TO-DO ITEM: Please reproduce the lines of the records below from the one holding "Juridische informatie" through the one holding "Sabuk Naik, Karakter Juga Harus Naik", inclusive, skipping all pictures.

+++ DATA TO PROCESS

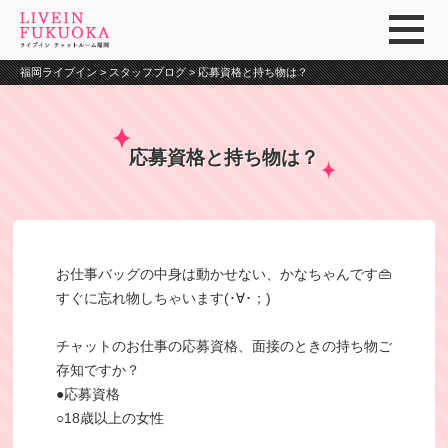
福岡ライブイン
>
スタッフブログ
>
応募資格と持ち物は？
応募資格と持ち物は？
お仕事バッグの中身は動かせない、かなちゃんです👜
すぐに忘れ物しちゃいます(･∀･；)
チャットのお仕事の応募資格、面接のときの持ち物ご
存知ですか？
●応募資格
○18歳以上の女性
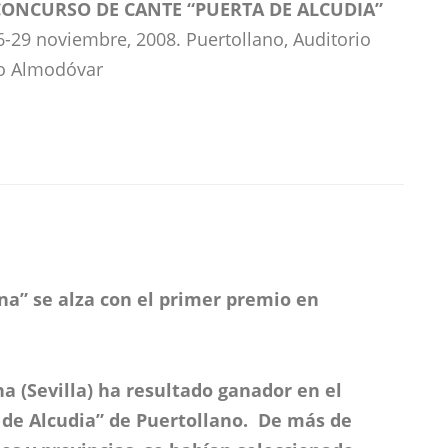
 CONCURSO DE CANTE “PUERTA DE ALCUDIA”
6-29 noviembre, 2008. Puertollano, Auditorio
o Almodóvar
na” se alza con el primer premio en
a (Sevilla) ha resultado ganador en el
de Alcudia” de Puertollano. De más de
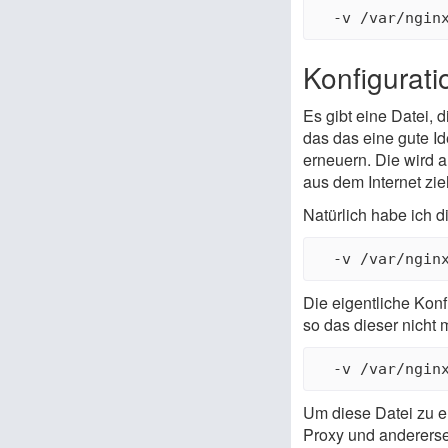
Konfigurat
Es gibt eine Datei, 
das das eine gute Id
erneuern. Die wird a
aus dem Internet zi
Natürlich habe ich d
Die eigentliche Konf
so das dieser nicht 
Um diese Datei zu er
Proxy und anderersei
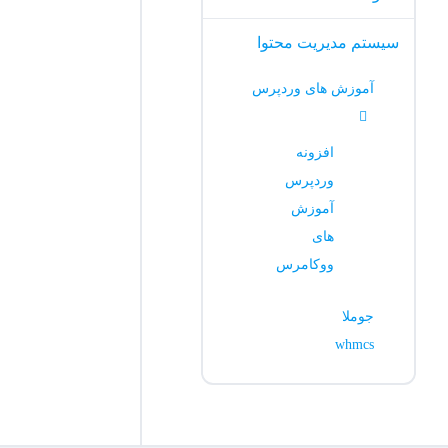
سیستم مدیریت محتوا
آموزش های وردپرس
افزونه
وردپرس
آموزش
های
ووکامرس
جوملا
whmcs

++++++
+++ DATA TO PROCESS

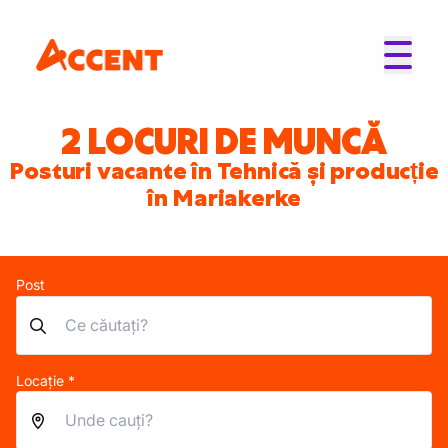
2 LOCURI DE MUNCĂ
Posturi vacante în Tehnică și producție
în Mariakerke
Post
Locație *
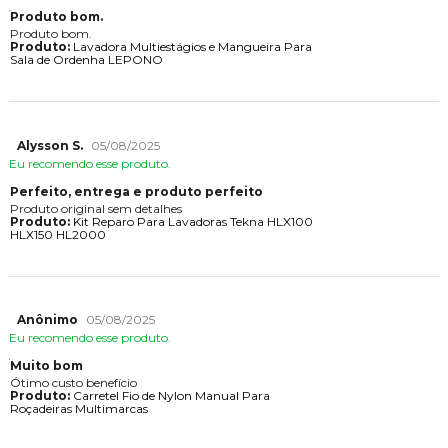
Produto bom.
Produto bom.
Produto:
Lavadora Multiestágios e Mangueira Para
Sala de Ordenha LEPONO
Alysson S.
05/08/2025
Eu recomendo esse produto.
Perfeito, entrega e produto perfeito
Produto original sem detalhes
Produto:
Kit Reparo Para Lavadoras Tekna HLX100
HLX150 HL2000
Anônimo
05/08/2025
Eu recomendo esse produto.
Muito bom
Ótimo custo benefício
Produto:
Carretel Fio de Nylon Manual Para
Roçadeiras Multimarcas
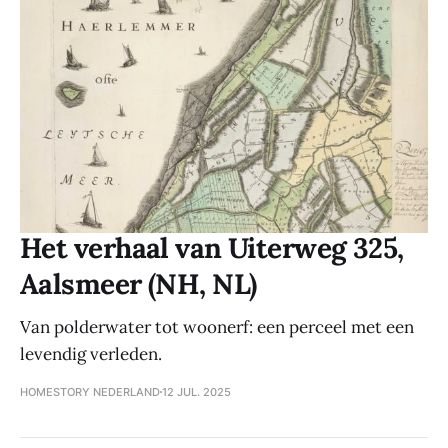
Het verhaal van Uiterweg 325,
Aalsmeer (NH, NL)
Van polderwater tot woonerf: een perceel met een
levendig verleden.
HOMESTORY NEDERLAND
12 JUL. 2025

++++++
+++ DATA TO PROCESS

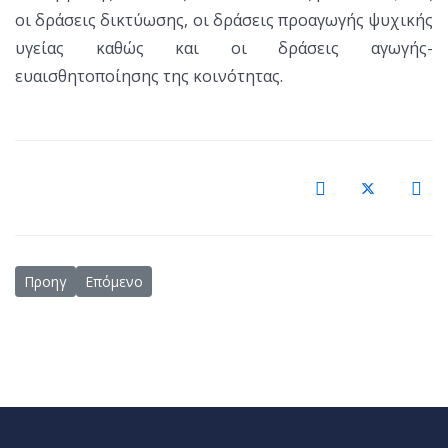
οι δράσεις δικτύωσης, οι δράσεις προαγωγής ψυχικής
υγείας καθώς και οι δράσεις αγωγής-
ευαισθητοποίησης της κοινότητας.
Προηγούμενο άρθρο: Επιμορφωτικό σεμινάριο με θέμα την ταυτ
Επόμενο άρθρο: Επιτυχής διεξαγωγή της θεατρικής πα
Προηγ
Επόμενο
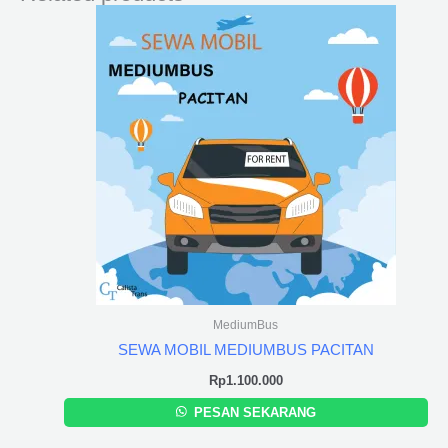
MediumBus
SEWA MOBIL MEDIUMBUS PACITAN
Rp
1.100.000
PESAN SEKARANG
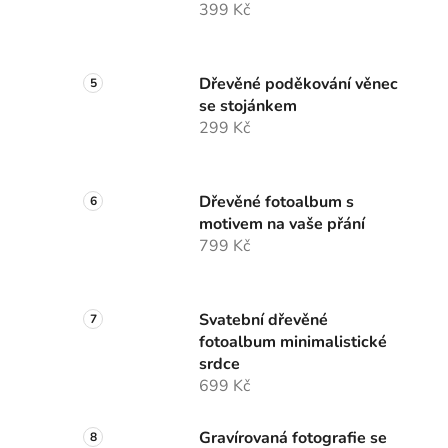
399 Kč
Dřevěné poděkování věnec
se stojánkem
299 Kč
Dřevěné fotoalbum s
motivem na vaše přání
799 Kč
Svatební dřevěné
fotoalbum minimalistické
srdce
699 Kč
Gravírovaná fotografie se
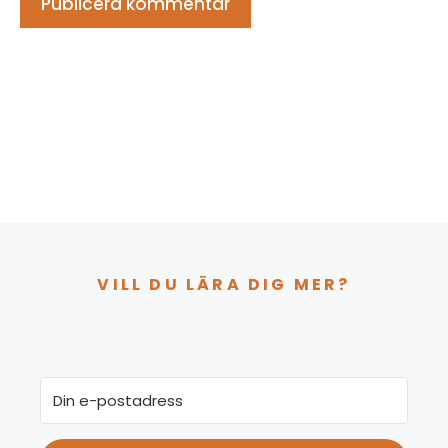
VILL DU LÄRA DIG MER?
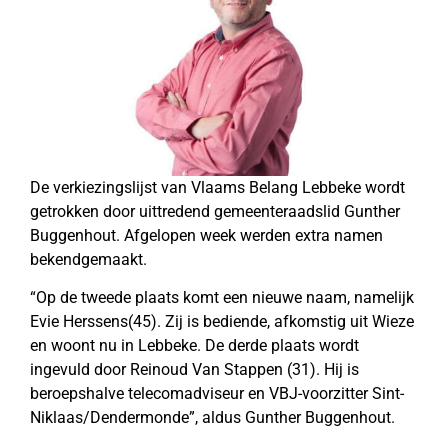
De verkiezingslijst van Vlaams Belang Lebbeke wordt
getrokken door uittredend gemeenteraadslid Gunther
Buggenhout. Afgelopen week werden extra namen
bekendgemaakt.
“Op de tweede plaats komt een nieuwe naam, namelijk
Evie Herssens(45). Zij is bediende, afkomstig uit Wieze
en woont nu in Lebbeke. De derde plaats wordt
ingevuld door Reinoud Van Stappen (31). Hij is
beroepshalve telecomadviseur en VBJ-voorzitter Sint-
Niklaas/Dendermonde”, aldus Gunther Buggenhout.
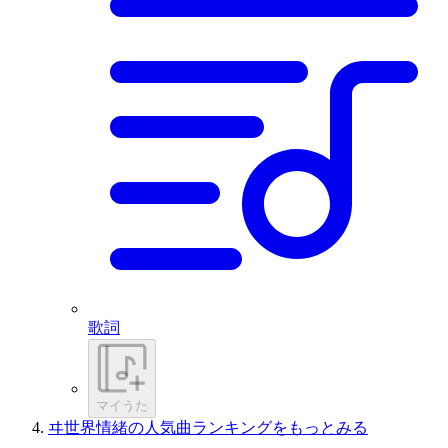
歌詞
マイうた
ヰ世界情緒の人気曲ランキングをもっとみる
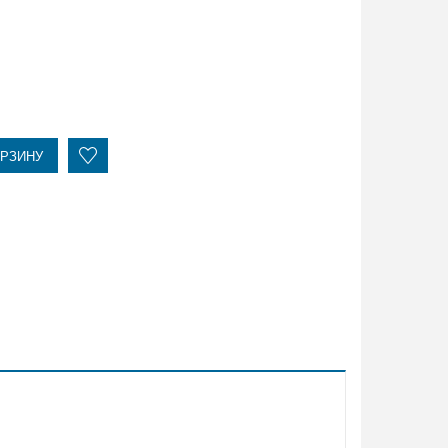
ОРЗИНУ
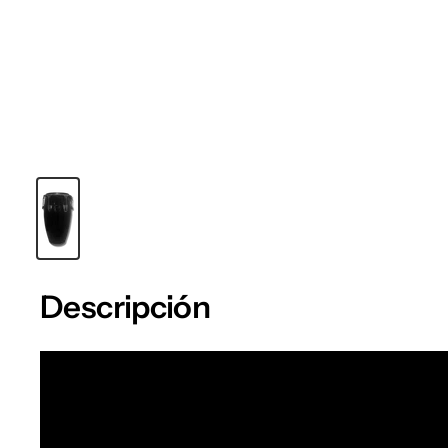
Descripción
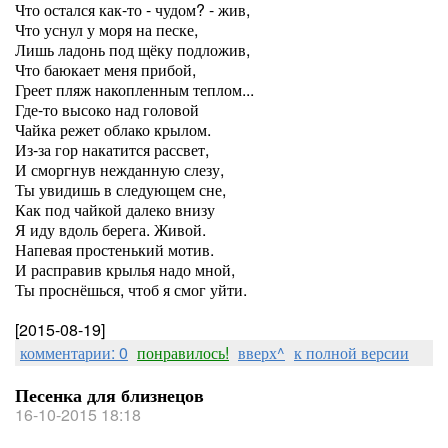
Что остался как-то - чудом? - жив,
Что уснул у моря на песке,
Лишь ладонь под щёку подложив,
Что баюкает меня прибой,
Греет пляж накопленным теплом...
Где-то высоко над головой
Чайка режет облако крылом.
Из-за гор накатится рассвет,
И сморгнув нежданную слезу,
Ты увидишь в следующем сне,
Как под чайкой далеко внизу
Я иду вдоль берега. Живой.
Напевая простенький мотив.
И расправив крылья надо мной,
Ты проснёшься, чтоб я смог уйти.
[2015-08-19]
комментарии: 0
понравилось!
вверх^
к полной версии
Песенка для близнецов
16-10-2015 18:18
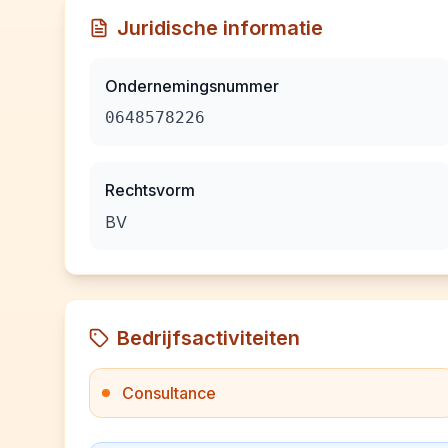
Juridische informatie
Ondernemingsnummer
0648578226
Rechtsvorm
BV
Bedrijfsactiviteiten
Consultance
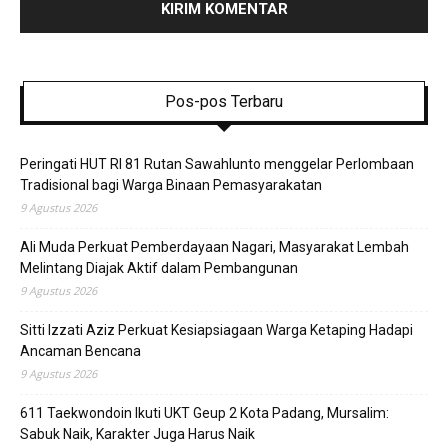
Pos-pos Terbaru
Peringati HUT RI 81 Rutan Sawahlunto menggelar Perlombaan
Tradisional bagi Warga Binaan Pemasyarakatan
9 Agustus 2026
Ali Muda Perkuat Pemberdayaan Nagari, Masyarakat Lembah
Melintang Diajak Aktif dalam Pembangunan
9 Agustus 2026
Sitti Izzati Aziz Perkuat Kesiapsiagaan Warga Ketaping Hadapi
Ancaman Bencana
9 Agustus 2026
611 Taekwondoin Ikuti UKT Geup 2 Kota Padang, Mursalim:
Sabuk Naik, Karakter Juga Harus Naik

++++++

YOUR RESPONSE:
Juridische informatie
Ondernemingsnummer
0648578226
Rechtsvorm
BV
Bedrijfsactiviteiten
Consultance
Pos-pos Terbaru
Peringati HUT RI 81 Rutan Sawahlunto menggelar Perlombaan
Tradisional bagi Warga Binaan Pemasyarakatan
9 Agustus 2026
Ali Muda Perkuat Pemberdayaan Nagari, Masyarakat Lembah
Melintang Diajak Aktif dalam Pembangunan
9 Agustus 2026
Sitti Izzati Aziz Perkuat Kesiapsiagaan Warga Ketaping Hadapi
Ancaman Bencana
9 Agustus 2026
611 Taekwondoin Ikuti UKT Geup 2 Kota Padang, Mursalim:
Sabuk Naik, Karakter Juga Harus Naik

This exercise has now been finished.